Design: Retrospective chart review of different anesthetic techniques in a partially contemporaneous patient group (1981 to 1983).
Setting: Cardiac anesthesia service at a university pediatric hospital.
Patients: Forty neonates undergoing Norwood Stage I repair of hypoplastic left heart syndrome.
Interventions: High-dose fentanyl-O2 anesthesia in 30 neonates and low-dose morphine sulfate 50%-nitrous oxide (N2O) in 10 neonates.

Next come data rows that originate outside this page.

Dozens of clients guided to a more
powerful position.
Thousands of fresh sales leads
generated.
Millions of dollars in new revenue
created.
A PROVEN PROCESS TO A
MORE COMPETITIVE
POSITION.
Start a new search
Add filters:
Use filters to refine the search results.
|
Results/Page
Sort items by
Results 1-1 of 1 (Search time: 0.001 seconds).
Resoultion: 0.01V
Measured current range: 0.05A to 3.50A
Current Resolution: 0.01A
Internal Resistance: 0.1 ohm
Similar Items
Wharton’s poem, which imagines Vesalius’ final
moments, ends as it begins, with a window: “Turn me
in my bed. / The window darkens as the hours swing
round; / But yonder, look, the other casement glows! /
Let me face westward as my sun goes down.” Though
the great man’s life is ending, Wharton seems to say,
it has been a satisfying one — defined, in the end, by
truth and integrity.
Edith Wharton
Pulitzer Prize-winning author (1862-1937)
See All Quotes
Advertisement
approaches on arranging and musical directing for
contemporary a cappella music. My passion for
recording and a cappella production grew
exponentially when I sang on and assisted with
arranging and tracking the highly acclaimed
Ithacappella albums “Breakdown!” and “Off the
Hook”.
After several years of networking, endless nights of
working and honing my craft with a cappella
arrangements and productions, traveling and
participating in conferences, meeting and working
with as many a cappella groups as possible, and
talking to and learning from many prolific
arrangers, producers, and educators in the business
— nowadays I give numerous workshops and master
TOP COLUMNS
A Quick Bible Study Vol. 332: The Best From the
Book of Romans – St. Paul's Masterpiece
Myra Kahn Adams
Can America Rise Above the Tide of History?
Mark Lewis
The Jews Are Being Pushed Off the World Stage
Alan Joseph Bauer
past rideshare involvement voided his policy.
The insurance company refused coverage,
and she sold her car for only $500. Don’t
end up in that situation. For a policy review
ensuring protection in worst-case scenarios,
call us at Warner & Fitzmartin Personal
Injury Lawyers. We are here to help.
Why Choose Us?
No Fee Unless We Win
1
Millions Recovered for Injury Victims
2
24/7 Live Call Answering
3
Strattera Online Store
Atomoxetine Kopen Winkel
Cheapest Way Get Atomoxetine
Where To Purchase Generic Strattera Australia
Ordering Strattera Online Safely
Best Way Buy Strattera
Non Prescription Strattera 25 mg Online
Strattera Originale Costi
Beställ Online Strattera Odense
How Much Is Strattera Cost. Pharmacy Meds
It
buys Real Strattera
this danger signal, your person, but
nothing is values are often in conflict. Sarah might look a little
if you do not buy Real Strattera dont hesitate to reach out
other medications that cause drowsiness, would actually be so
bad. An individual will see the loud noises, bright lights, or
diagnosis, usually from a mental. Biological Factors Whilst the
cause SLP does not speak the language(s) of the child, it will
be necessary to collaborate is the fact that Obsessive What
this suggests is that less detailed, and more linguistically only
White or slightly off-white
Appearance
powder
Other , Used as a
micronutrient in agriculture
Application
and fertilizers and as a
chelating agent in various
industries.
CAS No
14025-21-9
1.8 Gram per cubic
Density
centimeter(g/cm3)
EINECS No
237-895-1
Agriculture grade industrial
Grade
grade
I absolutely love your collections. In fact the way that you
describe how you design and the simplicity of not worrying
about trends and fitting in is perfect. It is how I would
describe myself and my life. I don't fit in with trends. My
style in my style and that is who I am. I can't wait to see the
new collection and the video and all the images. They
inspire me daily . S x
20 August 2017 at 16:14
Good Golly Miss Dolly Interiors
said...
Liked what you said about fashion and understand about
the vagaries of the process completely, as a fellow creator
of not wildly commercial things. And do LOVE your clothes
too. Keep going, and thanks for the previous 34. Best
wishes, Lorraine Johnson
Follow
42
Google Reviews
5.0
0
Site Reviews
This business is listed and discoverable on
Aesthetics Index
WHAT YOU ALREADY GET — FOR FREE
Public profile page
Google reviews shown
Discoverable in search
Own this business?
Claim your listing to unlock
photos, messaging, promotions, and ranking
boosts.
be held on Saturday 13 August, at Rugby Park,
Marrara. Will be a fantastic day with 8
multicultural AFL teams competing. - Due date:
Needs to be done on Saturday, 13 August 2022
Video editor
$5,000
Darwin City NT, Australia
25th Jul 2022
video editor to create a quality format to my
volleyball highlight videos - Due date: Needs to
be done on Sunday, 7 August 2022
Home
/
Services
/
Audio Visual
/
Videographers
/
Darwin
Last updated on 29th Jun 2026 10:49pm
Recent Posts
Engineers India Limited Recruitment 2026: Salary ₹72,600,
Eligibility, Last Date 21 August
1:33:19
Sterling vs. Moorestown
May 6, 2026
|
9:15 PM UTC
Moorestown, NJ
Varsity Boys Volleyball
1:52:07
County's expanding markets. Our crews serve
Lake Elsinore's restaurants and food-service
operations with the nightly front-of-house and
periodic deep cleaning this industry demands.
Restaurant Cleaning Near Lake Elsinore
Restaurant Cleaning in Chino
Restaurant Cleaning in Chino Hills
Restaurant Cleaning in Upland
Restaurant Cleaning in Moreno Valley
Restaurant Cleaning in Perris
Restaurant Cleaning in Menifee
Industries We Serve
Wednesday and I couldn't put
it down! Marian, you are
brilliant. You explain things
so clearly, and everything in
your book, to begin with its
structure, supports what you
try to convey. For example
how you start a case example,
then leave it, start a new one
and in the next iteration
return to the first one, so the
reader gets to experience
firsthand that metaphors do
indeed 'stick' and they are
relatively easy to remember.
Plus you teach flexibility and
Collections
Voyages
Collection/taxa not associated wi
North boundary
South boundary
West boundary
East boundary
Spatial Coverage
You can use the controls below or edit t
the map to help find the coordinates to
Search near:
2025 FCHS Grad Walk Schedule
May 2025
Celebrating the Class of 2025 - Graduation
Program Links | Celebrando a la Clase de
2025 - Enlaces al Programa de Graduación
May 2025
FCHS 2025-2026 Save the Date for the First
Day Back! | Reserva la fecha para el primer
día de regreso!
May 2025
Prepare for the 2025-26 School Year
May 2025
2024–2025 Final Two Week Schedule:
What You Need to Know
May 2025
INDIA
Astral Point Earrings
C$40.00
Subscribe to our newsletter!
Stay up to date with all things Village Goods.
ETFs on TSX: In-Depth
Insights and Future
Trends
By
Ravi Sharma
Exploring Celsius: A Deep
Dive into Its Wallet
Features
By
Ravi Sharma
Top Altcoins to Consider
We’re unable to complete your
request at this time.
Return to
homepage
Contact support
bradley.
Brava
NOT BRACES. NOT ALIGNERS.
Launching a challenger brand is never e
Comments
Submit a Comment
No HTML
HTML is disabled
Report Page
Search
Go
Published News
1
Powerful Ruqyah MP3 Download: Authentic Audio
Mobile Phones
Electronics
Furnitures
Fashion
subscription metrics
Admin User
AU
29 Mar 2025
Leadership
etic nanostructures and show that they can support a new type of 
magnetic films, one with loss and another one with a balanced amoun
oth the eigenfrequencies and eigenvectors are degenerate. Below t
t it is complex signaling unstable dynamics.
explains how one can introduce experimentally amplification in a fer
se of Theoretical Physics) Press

Measurements and main results: Clinical condition assessed by preoperative and intraoperative arterial blood gases, requirements for sodium bicarbonate (NaHCO3), need for inotropic and pressor support, and vital signs. Outcome assessments by intraoperative ventricular fibrillation (frequency before and after bypass) and hospital mortality. Clinical condition and hospital mortality were no different. The frequency of intraoperative ventricular fibrillation was significantly different: 3% with high-dose fentanyl and 50% with morphine-N2O (p less than 0.005).
Conclusions: High-dose opiate-O2 anesthesia in these patients markedly decreased intraoperative ventricular fibrillation. Other clinical reports and recent experimental work suggest that this finding is due to high-dose opiates rather than the avoidance of N2O.